+++ MATERIAL FOR THE TASK

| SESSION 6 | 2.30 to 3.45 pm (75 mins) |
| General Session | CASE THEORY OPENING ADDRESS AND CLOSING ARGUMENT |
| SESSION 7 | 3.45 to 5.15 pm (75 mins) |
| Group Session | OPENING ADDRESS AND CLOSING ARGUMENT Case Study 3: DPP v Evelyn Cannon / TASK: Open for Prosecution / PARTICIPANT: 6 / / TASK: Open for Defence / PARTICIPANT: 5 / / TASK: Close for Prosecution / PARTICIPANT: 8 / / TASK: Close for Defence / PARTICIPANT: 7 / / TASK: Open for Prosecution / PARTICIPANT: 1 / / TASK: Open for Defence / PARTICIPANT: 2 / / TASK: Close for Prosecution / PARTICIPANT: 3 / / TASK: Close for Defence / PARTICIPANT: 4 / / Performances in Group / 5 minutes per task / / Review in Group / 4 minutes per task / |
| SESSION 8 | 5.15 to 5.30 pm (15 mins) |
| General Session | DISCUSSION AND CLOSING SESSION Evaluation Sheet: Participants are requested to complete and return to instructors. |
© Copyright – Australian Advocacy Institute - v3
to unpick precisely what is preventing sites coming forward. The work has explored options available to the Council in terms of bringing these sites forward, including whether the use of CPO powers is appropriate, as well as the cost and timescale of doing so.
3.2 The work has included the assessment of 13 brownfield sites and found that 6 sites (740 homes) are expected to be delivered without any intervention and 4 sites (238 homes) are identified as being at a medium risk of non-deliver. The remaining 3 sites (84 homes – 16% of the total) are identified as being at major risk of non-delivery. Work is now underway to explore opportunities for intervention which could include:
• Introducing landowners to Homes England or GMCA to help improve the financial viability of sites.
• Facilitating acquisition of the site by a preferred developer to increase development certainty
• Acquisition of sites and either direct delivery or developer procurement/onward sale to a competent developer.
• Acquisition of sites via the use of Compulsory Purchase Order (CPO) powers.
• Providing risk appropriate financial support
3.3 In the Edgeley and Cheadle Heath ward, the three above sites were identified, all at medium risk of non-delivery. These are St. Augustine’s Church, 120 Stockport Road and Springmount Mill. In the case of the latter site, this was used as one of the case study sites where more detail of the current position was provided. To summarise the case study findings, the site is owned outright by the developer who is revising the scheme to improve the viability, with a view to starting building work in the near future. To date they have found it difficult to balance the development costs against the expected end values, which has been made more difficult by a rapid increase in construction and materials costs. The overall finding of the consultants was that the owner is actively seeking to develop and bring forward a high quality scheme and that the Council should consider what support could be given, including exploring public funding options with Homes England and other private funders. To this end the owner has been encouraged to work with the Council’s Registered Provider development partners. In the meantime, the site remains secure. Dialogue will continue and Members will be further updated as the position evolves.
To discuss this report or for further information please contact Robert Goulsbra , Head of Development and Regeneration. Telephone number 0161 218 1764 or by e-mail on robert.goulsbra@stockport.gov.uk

++++++

**PROBLEM DESCRIPTION:**
Which lines of the data above contain "financial"? Copy each one.

**EXERCISE RESPONSE:**
• Introducing landowners to Homes England or GMCA to help improve the financial viability of sites.
• Providing risk appropriate financial support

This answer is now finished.